I also really liked that CEO Scott Dietzen has an explicit vision of augmenting developers and reducing tedium rather than glibly talking about replacing them.
2. Kiro by AWS
(Participated in Summer 2025 private beta)
Amit Patel showed me an early version of Kiro and my favorite of the notes I took from that meeting was “markdown spec is holy shit!”
You can read more of my thoughts about spec-driven development here, but I from the beginning I was delighted. tl;dr I really like the process of directing an agent via specification rather than prompt.
As Andy Bell said (possibly as social media bait, but 100% spoke to me): “my favorite programming language is markdown”
my favourite programming language is markdown
3. System Initiative
(Demoed Aug 2025)
Adam Jacob and team routinely knock my socks off.
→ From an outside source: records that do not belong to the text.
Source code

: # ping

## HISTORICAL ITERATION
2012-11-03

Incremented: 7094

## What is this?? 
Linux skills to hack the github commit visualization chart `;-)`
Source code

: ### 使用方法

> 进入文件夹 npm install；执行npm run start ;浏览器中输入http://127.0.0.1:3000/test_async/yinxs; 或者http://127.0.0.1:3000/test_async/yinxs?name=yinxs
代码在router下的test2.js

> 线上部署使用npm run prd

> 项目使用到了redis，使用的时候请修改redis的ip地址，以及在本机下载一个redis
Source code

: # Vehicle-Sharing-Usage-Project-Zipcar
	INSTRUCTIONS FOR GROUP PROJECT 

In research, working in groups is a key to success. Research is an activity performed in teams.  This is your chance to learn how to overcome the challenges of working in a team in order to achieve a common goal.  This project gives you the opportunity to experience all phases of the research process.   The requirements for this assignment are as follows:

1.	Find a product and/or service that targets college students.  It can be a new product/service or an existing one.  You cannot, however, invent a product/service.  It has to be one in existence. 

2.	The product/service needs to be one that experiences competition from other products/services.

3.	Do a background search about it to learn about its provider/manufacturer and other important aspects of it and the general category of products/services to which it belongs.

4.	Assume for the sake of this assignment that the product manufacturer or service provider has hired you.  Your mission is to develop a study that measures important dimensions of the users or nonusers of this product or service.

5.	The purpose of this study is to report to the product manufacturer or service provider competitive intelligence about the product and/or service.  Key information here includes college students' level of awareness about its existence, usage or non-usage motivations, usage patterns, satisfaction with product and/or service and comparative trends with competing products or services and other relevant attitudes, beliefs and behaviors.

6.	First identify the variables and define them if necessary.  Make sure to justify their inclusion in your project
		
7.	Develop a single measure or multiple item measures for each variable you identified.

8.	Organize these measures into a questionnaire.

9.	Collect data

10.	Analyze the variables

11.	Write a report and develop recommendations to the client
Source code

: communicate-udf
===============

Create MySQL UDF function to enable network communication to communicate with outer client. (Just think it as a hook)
The System Initiative product has evolved into an AI-native infrastructure automation platform.
System Initiative began in 2023 as a tool to help deliver on the unfulfilled dream of DevOps; their vision was to take the pain out of configuring production-ready infrastructure.
The platform creates bi-directional digital twins to help simulate infrastructure environments. In practice this means: 1. even though it has a functionality to map your system this is not a low-code tool 2. you can make changes in the system without breaking your configuration – unlike how if you made a change directly in the AWS console it would break your Terraform scripts 3. it is a “hypergraph of functions that are reactive to inputs.”
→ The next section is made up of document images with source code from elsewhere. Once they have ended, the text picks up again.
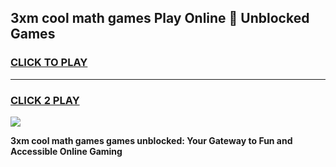 
## 3xm cool math games Play Online 👋 Unblocked Games
<h3>
<a href="https://news.freeplayer.one?title=3xm_cool_math_games&ref=17CMG">CLICK TO PLAY</a></h3>
<hr>

<h3>
<a href="https://news.freeplayer.one?title=3xm_cool_math_games&ref=17CMG">CLICK 2 PLAY</a>
  
</h3>

<a href="https://news.freeplayer.one?title=3xm_cool_math_games&ref=17CMG/"><img src="https://clearcache.store/games.png"></a>


**3xm cool math games games unblocked: Your Gateway to Fun and Accessible Online Gaming**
System Initiative was designed to make systems more comprehensible and easier for all developers to use before it was an AI infrastructure platform.
This latest release integrates in LLM-based workflows, so users declaratively state what they want via natural language prompt in their tool of choice (in other words, using their own LLM model and their own AI code assistant); the AI creates plans, and System Initiative simulates and executes with user approval.
System Initiative demoed four different use cases for RedMonk: understanding the infrastructure you have (without having to do any base-64 decoding), troubleshooting configuration failures, creating an automated cloud help desk for provisioning infrastructure, and migrating infrastructure across different AWS services (e.g. EC2 to ECS).
If you wanted to do this with legacy AI (I can’t believe I just typed those two words together I’m so sorry) you’d have to chain together multiple MCP servers yourself and work out transferring context across them, and then you’d still not have the benefit of testing them in a simulation environment as a safety net.
The set of System Initiative demos legit made me say “damn.” As a founder of Chef, Jacob has worked for many years on making system configuration easier for a wider audience. This demo felt like it was starting to deliver on that dream.
Disclosure: IBM and AWS are RedMonk clients.